I consider Automorphic forms on $G = SL_2 (\mathbb{R})$, which are $\Gamma$-invariant, $K$-finite, $Z(g)$ finite, and of moderate growth. If I have such an automorphic form, which happens to be in $L^2(\Gamma \backslash G)$, is it true that if we will act on it by some element of the Lie algebra, the result will also be in $L^2$?
Thank you, Sasha
On
There is a claim (Borel, Automorphic forms on $SL_2(\mathbb{R})$, 2.14) that if $f$ is $K$-finite on the right and $Z(g)$-finite, then it can be represented as convolution of itself with a smooth function $\phi$ with compact support. Then it is quite clear that if it is in $L^2$, if we take derivative, and "throw" it into the $\phi$ place, we will get a convolution of $L^2$ with a smooth function with compact support, hence again something in $L^2$.

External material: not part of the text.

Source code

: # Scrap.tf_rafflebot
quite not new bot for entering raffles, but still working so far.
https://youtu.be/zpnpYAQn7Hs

If you allow yourself to use the fact that $L^2$, $\mathfrak z$-finite $K$-finite automorphic forms are finite linear combinations of $L^2$ eigenfunctions, here cuspforms and constants, then on-the-right derivatives map such finite linear combinations to finite sums of the same type, which are again in $L^2$.
Thus, one would want to prove that no $L^2$ continuous spectrum can be $\mathfrak z$-finite and $K$-finite, which is a corollary of Plancherel.